In questo disco c'è meno cinema e riferimenti. Anche il cinema sta cambiando e si sta trasformando in produzione seriale. Spero però che l'album venga colto come cinematografico senza citare il cinema
-Come decidi cosa raccontare in una canzone?
Non c'è una regola. Noi scriviamo sempre prima la musica per avere una libertà e senza essere condizionati dalla lingua italiana. Sono le parole che si piegano alle melodie sonore che creiamo. E' come riempire delle caselle. Che è inizialmente una gabbia, ma dopo se riesci a trovare la chiave è una soddisfazione maggiore. Penso a un tema e cerco che il tema mi aiuti nella scrittura. E' una cosa molto strana per come nasca l'ispirazione.
-In tutti questi anni di attività e sette dischi, ci sono delle canzoni del passato che vorreste lasciare indietro e a cui non vi sentite più legati o che oggi non sono riproponibili dal vivo?
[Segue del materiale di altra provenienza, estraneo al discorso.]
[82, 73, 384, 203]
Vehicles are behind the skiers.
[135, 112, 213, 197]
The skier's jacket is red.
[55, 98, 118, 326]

E altre che credete siano ancora vive e pulsino della stessa energia?
Alcune le vorremo tenere indietro per il rispetto di quelle canzoni, soprattutto per il lavoro che ci abbiamo messo nel farle. Altre le continuiamo a suonare dal vivo. Sono quelle che più o meno fai sempre, che metti in scaletta, se ci facessero schifo non le faremmo. "La guerra è finita", ad esempio, mi continua a piacere. Magari ad alcuni brani cambiamo il vestito, portandoli verso quello che sei al momento.